── RECORDS FOR THIS EXERCISE ──

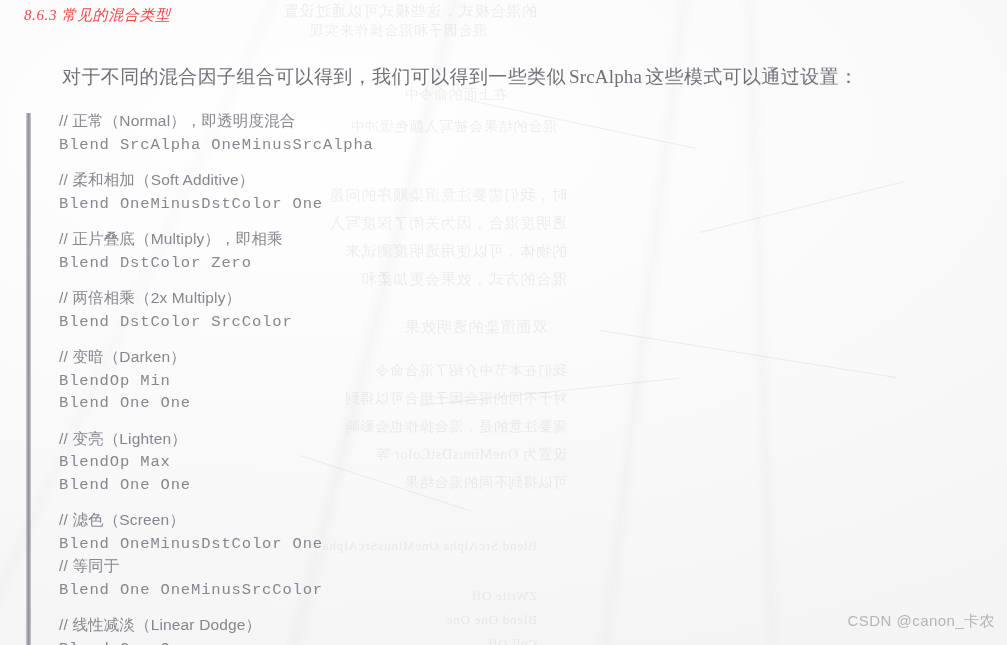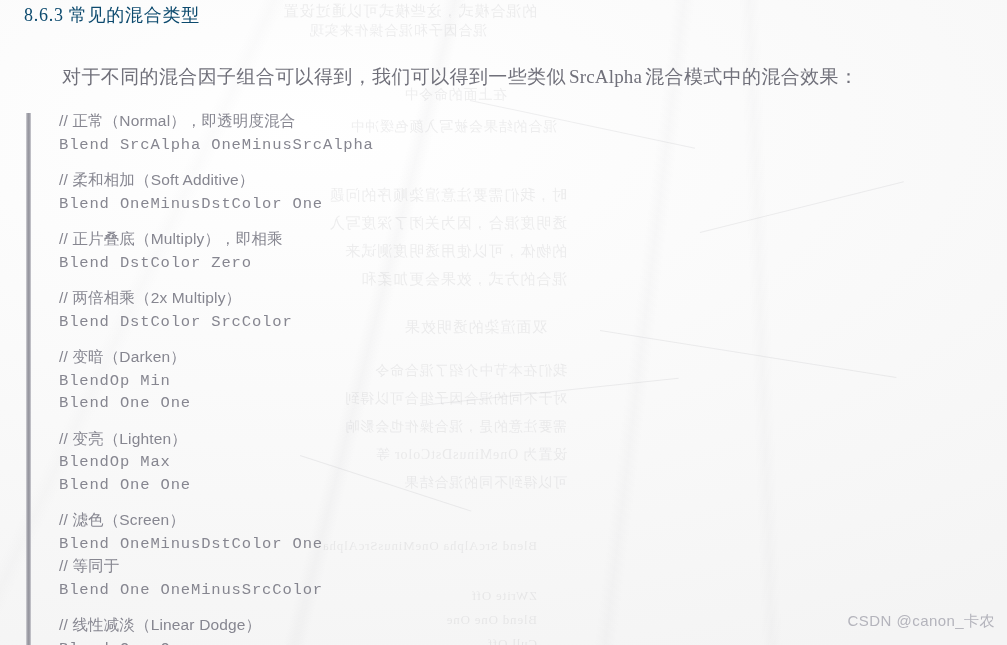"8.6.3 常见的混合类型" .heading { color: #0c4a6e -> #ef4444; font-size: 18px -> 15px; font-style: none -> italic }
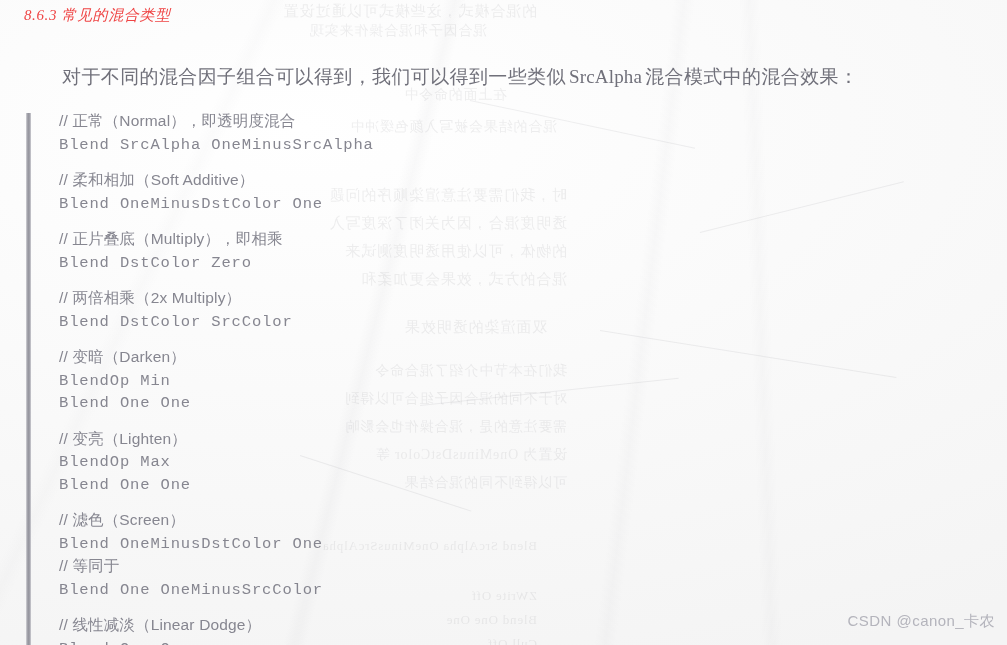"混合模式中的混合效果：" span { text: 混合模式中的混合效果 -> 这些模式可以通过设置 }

───
── RECORDS FOR THIS EXERCISE ──

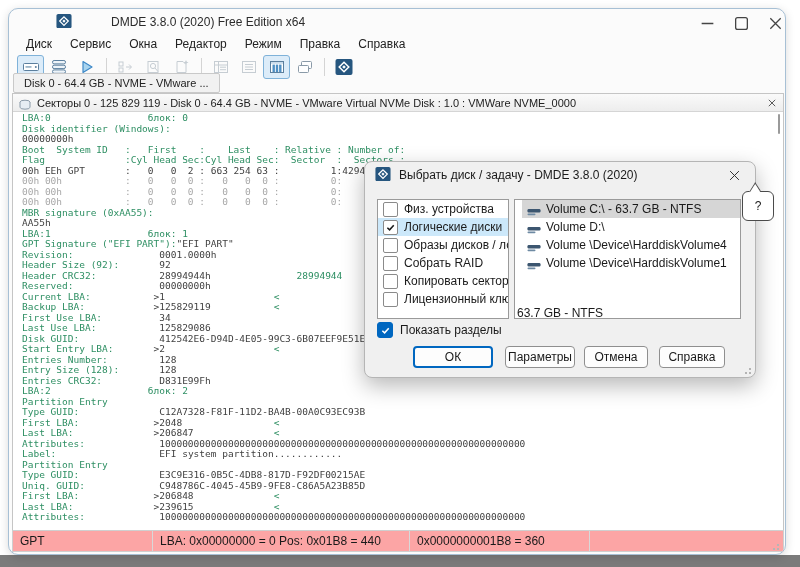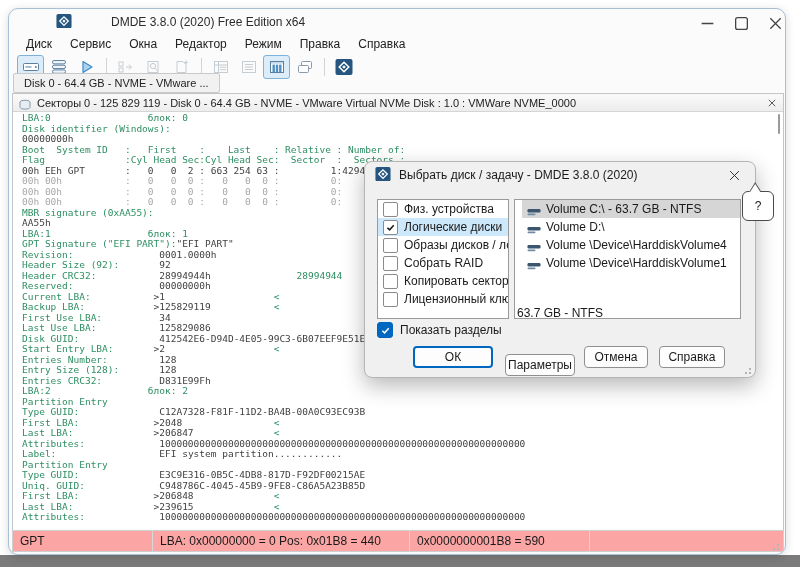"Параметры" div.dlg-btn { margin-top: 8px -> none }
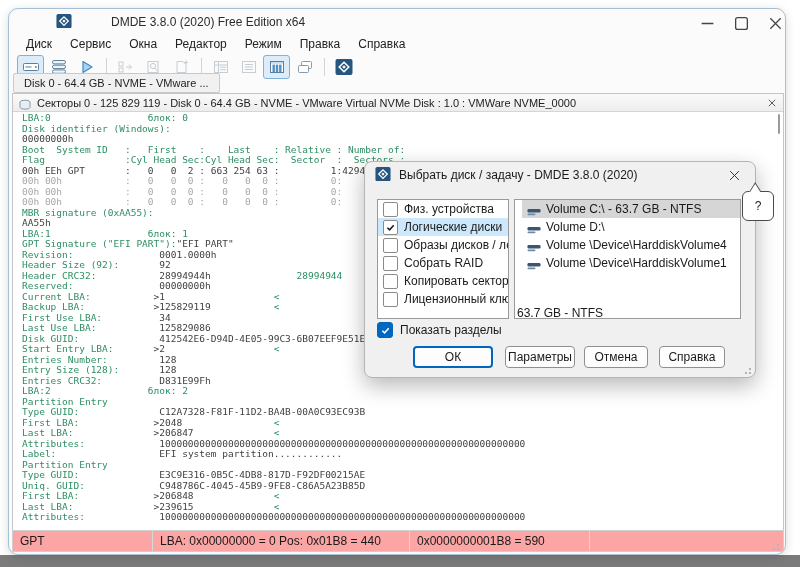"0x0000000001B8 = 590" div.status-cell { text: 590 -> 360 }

───
── RECORDS FOR THIS EXERCISE ──

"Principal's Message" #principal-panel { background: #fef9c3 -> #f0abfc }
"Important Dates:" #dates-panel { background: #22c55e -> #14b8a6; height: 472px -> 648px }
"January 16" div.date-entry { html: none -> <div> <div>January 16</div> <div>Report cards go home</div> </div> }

───

## WHAT THIS TASK INVOLVES
Beginning with the line holding "color: #0c4a6e ->" in the material above, restate word for word each line through the line holding "text: 混合模式中的混合效果 ->", and exclude pictures.

## SOLUTION TO THE PROBLEM
"8.6.3 常见的混合类型" .heading { color: #0c4a6e -> #ef4444; font-size: 18px -> 15px; font-style: none -> italic }
"混合模式中的混合效果：" span { text: 混合模式中的混合效果 -> 这些模式可以通过设置 }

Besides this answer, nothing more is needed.